Compiti da svolgere:
1. Elenchi tutti i titoli di opere poetiche menzionati nel brano sulla poetica di Gatto.
2. Riporti senza alcuna modifica la parte del brano sulla poetica di Gatto che comincia con "Una delle migliori" e arriva fino a "concretezza del reale.".
3. Prosegua il brano sulla poetica di Gatto dal punto in cui termina.

Brano estratto:
++++++

Il successo della raccolta poetica dedicata all’infanzia fu festeggiato, tra gli altri, dal critico Gianfranco Contini che la definì:

Una delle migliori estensioni della poetica moderna alla letteratura per l’infanzia eseguita da un poeta vero.

La poetica del Vaporetto può essere introdotta e riassunta efficacemente dalla poesia Girotondo:

Ho preso tutti i bambini per mano,
andiamo in corsa per la città.

La volontà di mostrare la città ai bambini tenendoli, per l’appunto, per mano è esattamente ciò che il poeta realizza attraverso Inverno a Milano. In questa lirica descrive lo spettacolo imponente del Duomo additandolo come se si ponesse alla stessa altezza dei più piccoli.
Sin dal primo verso che apre il componimento troviamo un’esclamazione: “Vedete là nel cielo?” Gatto si propone innanzitutto di mostrare le cose dal punto di vista visivo, dando corpo all’immaginazione attraverso la concretezza del reale.
Il Duomo di Milano appare così in bilico tra un mondo realistico e uno immaginifico: diventa una creatura ibrida e fantastica, al pari di un unicorno.

Il primo elemento che viene introdotto nella poesia è il sole dell’inverno del nord: che è “piccolo” come se dovesse svanire tra la nebbia. Nel cielo pallido e bianco possiamo già intravedere la presenza della luna, come un anticipo di tenebra. Questo conduce Gatto a formulare una grande verità che va ben oltre il linguaggio metaforico dell’immaginazione poetica:

Milano a mezzogiorno è già crepuscolare.

++++++

Righe riportate:
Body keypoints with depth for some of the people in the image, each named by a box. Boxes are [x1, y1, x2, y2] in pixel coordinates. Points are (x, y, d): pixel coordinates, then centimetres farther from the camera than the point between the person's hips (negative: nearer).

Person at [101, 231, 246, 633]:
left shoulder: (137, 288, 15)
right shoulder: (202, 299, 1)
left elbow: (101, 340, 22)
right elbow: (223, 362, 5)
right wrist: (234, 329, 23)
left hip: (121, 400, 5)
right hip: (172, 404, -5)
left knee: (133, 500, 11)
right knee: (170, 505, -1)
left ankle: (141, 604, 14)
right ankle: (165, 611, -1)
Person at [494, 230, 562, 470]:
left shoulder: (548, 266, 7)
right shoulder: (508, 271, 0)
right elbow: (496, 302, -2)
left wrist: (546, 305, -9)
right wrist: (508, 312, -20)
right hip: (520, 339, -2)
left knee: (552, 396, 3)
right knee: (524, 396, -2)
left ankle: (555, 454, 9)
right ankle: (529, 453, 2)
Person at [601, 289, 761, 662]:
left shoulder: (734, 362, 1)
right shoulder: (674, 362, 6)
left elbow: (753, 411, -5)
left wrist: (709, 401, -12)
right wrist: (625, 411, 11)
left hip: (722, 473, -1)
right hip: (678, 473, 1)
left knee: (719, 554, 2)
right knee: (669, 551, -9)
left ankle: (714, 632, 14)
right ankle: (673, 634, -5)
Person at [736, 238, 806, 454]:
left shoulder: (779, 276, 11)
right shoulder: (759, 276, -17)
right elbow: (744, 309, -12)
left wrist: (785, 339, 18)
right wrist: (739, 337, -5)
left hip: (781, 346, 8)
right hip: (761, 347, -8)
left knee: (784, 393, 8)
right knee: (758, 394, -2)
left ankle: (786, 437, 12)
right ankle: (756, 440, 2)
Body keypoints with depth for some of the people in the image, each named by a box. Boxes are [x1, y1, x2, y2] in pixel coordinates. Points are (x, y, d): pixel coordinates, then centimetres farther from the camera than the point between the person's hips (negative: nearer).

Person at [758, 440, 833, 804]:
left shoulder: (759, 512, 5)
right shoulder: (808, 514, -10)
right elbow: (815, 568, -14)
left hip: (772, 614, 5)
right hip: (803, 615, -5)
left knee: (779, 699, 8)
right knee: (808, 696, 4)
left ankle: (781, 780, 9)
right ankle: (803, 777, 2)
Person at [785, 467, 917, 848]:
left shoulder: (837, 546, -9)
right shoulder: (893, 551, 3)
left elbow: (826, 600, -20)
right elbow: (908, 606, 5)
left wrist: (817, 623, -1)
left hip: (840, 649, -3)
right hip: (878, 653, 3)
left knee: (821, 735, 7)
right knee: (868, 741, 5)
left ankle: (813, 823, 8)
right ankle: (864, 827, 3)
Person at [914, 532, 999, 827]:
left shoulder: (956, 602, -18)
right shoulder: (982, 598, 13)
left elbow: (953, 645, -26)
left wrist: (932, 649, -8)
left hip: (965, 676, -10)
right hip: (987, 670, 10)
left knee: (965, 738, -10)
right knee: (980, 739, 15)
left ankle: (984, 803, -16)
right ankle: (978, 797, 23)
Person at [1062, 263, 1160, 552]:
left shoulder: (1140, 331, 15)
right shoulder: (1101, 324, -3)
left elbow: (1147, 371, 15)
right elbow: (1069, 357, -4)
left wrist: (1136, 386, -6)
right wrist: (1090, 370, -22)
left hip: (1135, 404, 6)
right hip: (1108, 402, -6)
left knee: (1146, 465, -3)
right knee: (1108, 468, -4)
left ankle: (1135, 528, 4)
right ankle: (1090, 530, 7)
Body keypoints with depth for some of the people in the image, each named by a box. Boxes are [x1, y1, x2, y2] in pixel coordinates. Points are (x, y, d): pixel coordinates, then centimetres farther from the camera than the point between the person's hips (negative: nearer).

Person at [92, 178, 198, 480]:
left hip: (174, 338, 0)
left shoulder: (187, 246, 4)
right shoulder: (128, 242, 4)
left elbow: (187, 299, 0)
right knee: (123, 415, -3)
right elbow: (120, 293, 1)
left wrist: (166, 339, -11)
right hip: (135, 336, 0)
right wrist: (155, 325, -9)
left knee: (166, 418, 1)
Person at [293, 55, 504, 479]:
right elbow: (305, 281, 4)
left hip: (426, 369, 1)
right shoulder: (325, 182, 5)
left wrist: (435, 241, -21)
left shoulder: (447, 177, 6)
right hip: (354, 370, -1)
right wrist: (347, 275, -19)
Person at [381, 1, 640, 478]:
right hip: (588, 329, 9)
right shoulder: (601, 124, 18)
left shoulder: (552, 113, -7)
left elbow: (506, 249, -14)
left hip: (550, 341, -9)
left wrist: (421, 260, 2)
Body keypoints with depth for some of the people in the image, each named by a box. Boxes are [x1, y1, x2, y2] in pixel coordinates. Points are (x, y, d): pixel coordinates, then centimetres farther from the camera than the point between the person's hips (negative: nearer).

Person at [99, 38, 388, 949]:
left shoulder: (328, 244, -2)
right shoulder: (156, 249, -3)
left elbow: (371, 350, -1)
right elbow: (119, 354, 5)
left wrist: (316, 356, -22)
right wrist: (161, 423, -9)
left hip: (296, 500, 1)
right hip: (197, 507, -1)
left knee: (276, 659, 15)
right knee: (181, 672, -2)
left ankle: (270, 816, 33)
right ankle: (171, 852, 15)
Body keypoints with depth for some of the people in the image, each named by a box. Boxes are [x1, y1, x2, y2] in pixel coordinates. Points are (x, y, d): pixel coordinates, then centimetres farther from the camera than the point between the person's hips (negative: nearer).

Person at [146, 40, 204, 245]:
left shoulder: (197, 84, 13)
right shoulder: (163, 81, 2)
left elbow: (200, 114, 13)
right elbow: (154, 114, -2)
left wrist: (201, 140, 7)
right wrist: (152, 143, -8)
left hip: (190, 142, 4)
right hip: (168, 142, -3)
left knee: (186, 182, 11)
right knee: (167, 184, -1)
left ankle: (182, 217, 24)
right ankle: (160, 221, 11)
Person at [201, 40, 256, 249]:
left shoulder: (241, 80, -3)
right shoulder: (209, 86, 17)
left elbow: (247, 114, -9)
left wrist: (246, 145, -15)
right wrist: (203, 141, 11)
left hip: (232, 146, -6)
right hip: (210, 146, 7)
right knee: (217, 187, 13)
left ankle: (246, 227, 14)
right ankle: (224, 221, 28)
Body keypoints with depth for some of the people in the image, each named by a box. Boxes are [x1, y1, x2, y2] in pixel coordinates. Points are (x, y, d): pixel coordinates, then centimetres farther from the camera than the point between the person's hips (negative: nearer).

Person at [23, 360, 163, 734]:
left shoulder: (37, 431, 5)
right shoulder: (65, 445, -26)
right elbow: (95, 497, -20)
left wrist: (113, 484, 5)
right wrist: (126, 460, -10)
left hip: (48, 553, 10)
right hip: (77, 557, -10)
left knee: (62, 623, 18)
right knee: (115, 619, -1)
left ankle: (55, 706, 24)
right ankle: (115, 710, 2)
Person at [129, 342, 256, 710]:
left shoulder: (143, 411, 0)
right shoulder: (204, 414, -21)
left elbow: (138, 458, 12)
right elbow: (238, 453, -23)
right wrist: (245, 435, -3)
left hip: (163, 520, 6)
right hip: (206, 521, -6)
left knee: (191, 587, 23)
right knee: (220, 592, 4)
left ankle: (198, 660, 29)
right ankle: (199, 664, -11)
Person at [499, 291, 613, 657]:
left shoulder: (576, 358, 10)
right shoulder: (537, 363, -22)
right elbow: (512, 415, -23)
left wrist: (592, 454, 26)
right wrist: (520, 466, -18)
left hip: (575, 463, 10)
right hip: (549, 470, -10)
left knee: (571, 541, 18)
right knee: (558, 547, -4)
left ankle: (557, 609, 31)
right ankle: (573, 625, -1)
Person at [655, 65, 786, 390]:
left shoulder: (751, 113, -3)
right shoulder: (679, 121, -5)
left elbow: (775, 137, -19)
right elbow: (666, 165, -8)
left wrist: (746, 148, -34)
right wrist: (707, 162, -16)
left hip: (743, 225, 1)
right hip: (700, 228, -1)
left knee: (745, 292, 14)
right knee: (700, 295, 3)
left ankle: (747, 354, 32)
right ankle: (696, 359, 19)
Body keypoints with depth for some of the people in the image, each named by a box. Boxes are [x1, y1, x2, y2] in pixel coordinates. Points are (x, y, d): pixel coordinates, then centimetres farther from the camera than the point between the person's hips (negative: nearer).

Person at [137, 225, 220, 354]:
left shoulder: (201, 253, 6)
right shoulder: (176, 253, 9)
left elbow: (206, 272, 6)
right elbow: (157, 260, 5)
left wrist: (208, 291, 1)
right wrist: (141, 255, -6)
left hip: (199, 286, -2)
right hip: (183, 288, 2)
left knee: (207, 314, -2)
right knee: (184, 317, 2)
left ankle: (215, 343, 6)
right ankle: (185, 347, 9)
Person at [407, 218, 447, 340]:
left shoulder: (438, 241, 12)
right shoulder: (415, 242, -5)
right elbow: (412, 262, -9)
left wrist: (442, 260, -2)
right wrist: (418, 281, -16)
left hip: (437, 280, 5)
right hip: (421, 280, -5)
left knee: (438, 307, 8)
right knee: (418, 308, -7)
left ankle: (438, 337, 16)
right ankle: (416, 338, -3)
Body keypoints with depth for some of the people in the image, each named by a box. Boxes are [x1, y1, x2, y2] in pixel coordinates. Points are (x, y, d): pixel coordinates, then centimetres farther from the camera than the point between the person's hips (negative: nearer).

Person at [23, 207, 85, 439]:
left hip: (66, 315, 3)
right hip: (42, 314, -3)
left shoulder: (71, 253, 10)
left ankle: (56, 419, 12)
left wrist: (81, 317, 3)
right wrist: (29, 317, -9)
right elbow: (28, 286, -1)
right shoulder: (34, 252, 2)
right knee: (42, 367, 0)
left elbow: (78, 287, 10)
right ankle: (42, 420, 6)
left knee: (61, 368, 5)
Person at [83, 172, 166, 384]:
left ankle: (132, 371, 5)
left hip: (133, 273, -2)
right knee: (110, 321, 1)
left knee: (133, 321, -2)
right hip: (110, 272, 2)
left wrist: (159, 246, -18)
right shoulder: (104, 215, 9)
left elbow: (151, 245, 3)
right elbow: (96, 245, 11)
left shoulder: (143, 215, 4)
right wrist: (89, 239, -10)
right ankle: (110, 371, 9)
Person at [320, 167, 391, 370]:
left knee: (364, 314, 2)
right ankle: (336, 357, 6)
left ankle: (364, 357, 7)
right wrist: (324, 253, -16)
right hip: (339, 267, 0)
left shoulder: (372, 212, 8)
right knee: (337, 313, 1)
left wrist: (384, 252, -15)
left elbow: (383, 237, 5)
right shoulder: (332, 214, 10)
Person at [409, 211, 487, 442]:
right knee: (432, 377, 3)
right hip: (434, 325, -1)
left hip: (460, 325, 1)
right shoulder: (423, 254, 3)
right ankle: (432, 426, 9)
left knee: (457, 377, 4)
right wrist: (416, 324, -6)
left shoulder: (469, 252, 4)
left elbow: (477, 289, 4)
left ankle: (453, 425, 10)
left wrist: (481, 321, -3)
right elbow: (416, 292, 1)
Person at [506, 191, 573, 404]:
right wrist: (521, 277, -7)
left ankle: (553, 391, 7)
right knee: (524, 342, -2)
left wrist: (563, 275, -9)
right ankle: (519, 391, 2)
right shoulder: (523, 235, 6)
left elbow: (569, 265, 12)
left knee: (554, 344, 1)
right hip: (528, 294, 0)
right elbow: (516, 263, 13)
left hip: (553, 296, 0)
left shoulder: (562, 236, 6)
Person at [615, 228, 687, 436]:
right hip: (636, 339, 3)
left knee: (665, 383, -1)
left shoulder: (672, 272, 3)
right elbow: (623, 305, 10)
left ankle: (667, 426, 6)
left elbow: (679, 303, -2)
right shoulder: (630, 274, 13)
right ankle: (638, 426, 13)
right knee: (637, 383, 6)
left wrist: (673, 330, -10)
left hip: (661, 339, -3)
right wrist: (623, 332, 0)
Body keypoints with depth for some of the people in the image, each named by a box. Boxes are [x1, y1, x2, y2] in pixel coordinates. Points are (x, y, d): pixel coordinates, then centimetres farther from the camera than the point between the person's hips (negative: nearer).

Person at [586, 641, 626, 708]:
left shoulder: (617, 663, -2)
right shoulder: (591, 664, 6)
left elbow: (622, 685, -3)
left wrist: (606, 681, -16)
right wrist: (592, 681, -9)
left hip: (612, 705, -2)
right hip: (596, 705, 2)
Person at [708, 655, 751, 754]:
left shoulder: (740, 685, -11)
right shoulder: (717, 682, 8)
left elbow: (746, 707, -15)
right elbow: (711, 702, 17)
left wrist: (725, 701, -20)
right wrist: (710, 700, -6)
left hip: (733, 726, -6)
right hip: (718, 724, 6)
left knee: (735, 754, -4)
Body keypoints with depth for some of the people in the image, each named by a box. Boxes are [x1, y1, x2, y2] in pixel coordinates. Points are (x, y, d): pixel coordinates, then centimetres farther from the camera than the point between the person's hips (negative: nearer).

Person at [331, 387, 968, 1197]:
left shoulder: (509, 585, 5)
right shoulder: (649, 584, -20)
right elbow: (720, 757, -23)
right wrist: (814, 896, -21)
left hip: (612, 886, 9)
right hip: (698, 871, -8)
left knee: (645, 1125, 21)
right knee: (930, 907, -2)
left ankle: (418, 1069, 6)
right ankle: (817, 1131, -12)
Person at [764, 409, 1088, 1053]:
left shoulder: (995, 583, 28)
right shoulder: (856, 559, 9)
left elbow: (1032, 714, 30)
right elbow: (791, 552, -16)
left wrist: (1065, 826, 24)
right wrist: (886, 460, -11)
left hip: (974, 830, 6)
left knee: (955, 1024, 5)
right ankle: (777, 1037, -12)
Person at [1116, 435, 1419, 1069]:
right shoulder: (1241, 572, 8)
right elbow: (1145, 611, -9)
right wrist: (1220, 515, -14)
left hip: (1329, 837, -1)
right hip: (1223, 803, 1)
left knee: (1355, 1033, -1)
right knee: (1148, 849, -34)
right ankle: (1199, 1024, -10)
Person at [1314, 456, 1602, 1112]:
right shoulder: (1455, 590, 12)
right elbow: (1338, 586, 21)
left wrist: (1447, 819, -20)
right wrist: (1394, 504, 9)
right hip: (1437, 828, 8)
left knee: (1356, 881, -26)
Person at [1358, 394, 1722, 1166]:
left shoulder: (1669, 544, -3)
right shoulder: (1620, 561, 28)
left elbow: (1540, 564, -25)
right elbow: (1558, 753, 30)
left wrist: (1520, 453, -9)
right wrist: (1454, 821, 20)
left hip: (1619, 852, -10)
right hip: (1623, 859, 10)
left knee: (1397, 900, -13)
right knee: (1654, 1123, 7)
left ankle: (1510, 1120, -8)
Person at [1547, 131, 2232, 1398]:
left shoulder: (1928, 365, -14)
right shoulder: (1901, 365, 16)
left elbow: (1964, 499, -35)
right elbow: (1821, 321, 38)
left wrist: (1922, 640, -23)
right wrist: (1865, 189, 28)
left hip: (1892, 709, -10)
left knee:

++++++

Risposte scritte:
1. Vaporetto; Girotondo; Inverno a Milano

2.
Una delle migliori estensioni della poetica moderna alla letteratura per l’infanzia eseguita da un poeta vero.

La poetica del Vaporetto può essere introdotta e riassunta efficacemente dalla poesia Girotondo:

Ho preso tutti i bambini per mano,
andiamo in corsa per la città.

La volontà di mostrare la città ai bambini tenendoli, per l’appunto, per mano è esattamente ciò che il poeta realizza attraverso Inverno a Milano. In questa lirica descrive lo spettacolo imponente del Duomo additandolo come se si ponesse alla stessa altezza dei più piccoli.
Sin dal primo verso che apre il componimento troviamo un’esclamazione: “Vedete là nel cielo?” Gatto si propone innanzitutto di mostrare le cose dal punto di vista visivo, dando corpo all’immaginazione attraverso la concretezza del reale.

3.
In questa atmosfera notturna, quasi sospesa nella nebbia, i rami degli alberi sembrano creature vive attraversate da un “vento senza voce” che quasi non li agita, non li muove. Anche il cromatismo acquista un significato particolare: dominano i colori del grigio e del nero, caratteristici dell’inverno nordico, e fa capolino persino l’argento che sembra racchiudere nella sua sfumatura metallica il gelo della stagione invernale.

Infine, mentre il sole sembra diventare una grande luna come in una metamorfosi, ecco che fa capolino il Duomo, immerso nel grigiore crepuscolare, che sembra fuoriuscire da un mare di nebbia.
La grande costruzione gotica appare come un essere leggendario: il Duomo è infatto avvolto dai “licheni”, organismi che di solito crescono nelle regioni fredde-artiche e che nell’insieme conferiscono alla sua figura un’immagine crepuscolare. Il Duomo di Milano “fiorito di grigio” è imponente come un gigante, come una creatura mitica nata dal cuore segreto e ghiaccio dell’inverno. La sua immagine si fissa nella memoria con un’istantaneità sconcertante: è d’improvviso quel Duomo immaginario è ciò che vedono anche i nostri occhi.
Pur nella sua fredda glacialità l’inverno lombardo è tuttavia descritto con un aggettivo confortante “sereno”: le nebbie bianche infatti avvolgono il cielo in un candore ovattato persino nelle notti più limpide.

Leggendo questa poesia sorprende il fatto che Alfonso Gatto non limiti il suo “messaggio” al solo pubblico bambino. Il vaporetto era infatti una raccolta destinata ai “bambini di ogni età”, e quindi persino gli adulti si sentono parte del patto educativo stabilito dal poeta.
Anche gli occhi di chi si è lasciato alle spalle il mondo incantato dell’infanzia possono scorgere nel Duomo di Milano una creatura immaginifica, sorta dal regno di nebbia dell’inverno.

Alfonso Gatto ci ricorda, come recita una sua famosa poesia, che Ogni uomo è stato bambino. Non sorprende, del resto, che fosse un grande amico di Gianni Rodari, l’indimenticabile maestro della Grammatica della fantasia.